▶ _Extrait choisi_:
4.3.2 L’expérience de Chicago

4.3.2.1 Les objectifs de l’expérimentation

L’objectif de cette recherche était d’évaluer le rapport des normes catégorielles et de la typicalité à diverses orientations cognitives données par trois types de consignes décalées par rapport aux consignes ’classiques’, supposées ’naturelles’ ou ’écologies’, en tout cas non orientées. Il s’agissait en outre, d’appréhender un phénomène majeur concernant les théories de catégorisation : le flou dans l’appartenance de certains exemplaires à certaines catégories conceptuelles. En effet, s’il apparaît que certains exemplaires appartiennent clairement à une catégorie alors que d’autres, à l’inverse, en sont exclus de façon radicale, il existe entre les deux un troisième type d’exemplaires limites (borderline), pour lesquels on n’observe pas de consensus entre les individus lors des tâches de catégorisation. Ces exemplaires font par ailleurs, l’objet d’une médiocre fidélité test / re-test (McCloskey & Glucksberg, 1978).

Nous avons vu au chapitre 3, comment Hampton (1997) établit un lien entre la probabilité de catégorisation et la typicalité des exemplaires et en déduit que les décisions d’appartenance sont basées sur les mêmes informations sémantiques que celles qui président aux jugements de typicalité des exemplaires à l’intérieur d’une catégorie.

Une des raisons avancées pour expliquer le phénomène d’instabilité des exemplaires limites est que cette variabilité pourrait être imputable à quatre phénomènes :

  • Des variations interindividuelles dues à des différences dans l’expérience (perceptive) des sujets.

  • Des variations interindividuelles dues à des contextes socioculturels différents.

  • Des variations intra-individuelles dues à l’influence du contexte dans lequel la tâche est effectuée.

▶ _Consigne A_:
Répondez à ces questions sur l'extrait consacré à la catégorisation :
(i) Quels auteurs et quelle année sont cités au sujet de la médiocre fidélité test / re-test des exemplaires limites ?
(ii) Dans quel chapitre a-t-on vu le lien qu'établit Hampton (1997) entre probabilité de catégorisation et typicalité ?
(iii) À combien de phénomènes la variabilité des exemplaires limites pourrait-elle être imputable ?

▶ _Entrées fournies_:
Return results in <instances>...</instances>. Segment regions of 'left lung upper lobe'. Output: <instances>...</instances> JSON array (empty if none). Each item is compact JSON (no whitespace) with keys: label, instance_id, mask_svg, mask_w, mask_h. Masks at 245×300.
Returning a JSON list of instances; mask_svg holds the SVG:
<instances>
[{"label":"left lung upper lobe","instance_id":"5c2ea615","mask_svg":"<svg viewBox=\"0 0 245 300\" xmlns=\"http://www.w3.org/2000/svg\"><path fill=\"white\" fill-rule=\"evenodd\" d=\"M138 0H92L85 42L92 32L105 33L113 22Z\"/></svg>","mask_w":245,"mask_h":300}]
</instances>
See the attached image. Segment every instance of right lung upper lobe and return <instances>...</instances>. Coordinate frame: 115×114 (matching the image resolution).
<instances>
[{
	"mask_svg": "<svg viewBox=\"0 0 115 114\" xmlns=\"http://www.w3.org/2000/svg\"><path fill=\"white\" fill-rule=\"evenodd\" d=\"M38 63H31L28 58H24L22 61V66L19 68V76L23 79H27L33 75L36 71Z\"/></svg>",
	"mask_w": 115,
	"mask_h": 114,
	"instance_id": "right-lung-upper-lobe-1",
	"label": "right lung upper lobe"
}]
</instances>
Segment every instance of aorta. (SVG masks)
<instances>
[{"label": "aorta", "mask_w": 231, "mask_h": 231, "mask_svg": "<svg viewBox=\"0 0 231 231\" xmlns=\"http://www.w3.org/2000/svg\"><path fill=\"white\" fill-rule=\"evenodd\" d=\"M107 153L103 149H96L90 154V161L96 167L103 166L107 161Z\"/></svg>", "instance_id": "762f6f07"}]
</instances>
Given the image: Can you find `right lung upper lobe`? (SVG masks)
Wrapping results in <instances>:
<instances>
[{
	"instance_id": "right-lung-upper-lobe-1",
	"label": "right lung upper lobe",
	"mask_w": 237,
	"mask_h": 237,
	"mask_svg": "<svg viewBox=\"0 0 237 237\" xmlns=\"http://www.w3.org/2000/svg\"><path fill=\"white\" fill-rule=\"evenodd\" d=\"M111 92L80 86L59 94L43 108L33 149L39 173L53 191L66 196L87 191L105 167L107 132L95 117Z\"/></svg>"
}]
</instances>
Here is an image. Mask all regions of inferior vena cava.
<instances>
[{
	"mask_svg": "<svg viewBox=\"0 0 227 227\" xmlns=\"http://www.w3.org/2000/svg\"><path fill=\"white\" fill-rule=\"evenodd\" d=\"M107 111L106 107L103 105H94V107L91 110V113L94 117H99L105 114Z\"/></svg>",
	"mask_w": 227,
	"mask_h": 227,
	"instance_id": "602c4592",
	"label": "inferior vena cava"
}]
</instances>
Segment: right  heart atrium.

▶ _Consigne B_: Recopiez la partie des entrées qui commence à la ligne contenant "Here is an image." et va jusqu'à la fin des entrées, ces deux bornes comprises, en substituant "Find every instance of" à "Mask all regions of" sans rien changer d'autre.

▶ _Réponse attendue A_:
(i) McCloskey & Glucksberg, 1978.
(ii) Au chapitre 3.
(iii) À quatre phénomènes.

▶ _Réponse attendue B_:
Here is an image. Find every instance of inferior vena cava.
<instances>
[{
	"mask_svg": "<svg viewBox=\"0 0 227 227\" xmlns=\"http://www.w3.org/2000/svg\"><path fill=\"white\" fill-rule=\"evenodd\" d=\"M107 111L106 107L103 105H94V107L91 110V113L94 117H99L105 114Z\"/></svg>",
	"mask_w": 227,
	"mask_h": 227,
	"instance_id": "602c4592",
	"label": "inferior vena cava"
}]
</instances>
Segment: right  heart atrium.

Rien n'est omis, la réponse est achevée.